We finally reached our first guesthouse (a beautiful place called Mto Moyoni) and spent the rest of the afternoon and evening getting settled in and resting. Mto Moyoni is located just outside of Jinja and is right on the River Nile (not the Nile River as Ryan or any Ugandan will tell you - you're always supposed to say River first). The "rooms" in the guesthouse are all actually these amazing seperate round huts. Chris and I had a beautiful room with a great balcony and great view of the Nile. There were a ton of monkeys everywhere, and some even tried to come into our room a couple of times during our 4-night stay there! We also had several resident geckos that were extremely cute (and we were grateful for their presence in our room as they eat insects and mosquitos). The guesthouse only had electricity for about 3 hours a night, but I never really noticed it much. It was kind of interesting using the bathroom in the middle of the night with no lights, but I kept thinking of all the other people in Uganda who never have any electricity at all, and that helped keep things in perspective. The food at Mto Moyoni was amazing - always fresh passionfruit juice and pineapple (which I never liked but became a fan of while we were there), hardboiled eggs and toast for breakfast, and great dinners - lots of rice, soup, chicken, and matooke (which is cooked plantains and kind of tastes like mashed potatoes but better).

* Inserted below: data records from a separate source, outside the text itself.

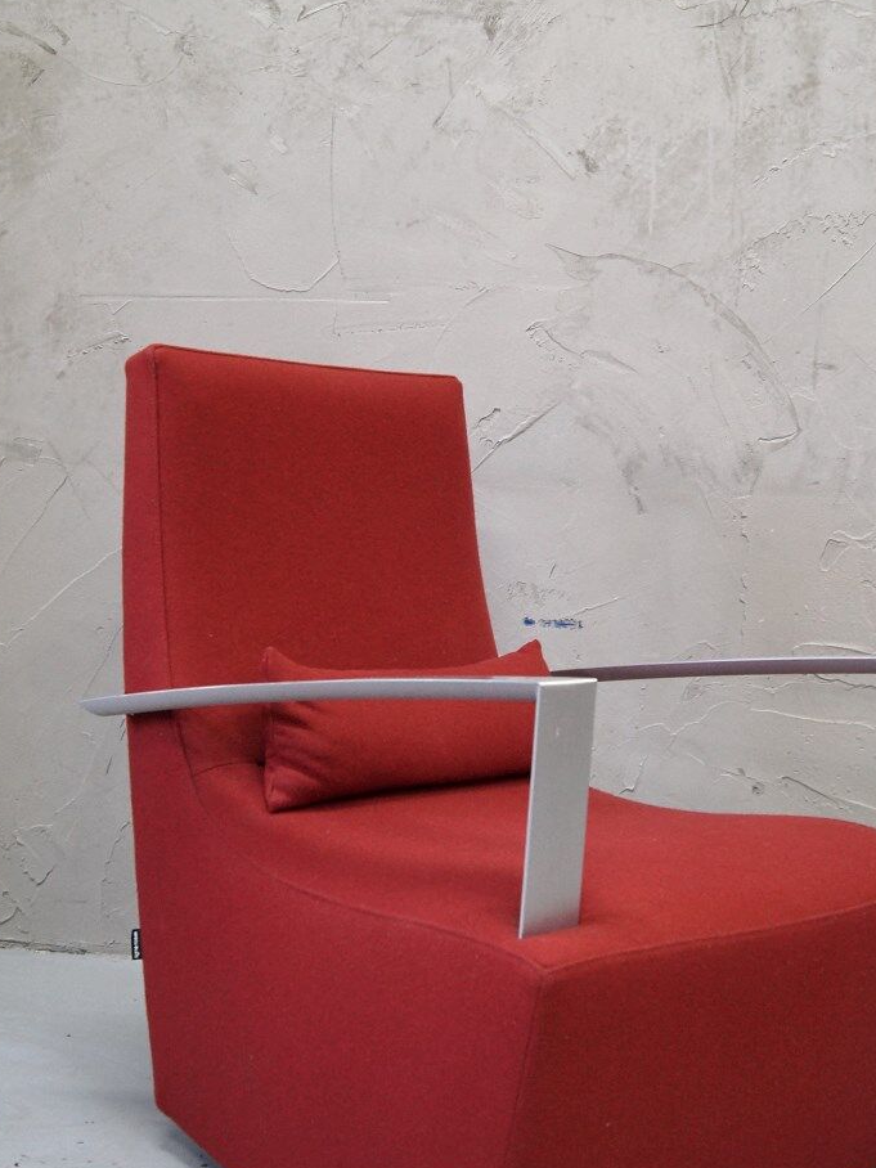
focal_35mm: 51
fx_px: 1721
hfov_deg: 28.6
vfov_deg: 37.5
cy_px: 563
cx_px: 462
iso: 400
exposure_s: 1/10
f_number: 6.3
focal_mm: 20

We all hit the sack early as we had to be up bright and early the next day for our first day in the field. Although I wasn't feeling the greatest, it was definitely amazing to spend that first night falling asleep with the sounds of the River Nile in the background. I was in Africa!!

Stay tuned for my next update when I'll talk about the first few days on the ground in Uganda!


Sara March 25, 2009 at 3:26 PM  

Ahhhhhhhh! Keep writing keep writing!!!!! I didnt want it to end!

Susan March 25, 2009 at 10:09 PM  

Oh dont stop writing suzanne! Tomorrow there had better be a blog posting missy. p.s I tried calling you a few times but think you may be a work. Hope all is well and We miss ya!

Kim March 26, 2009 at 10:49 AM  

I'm so excited to start reading about your adventures...keep them coming!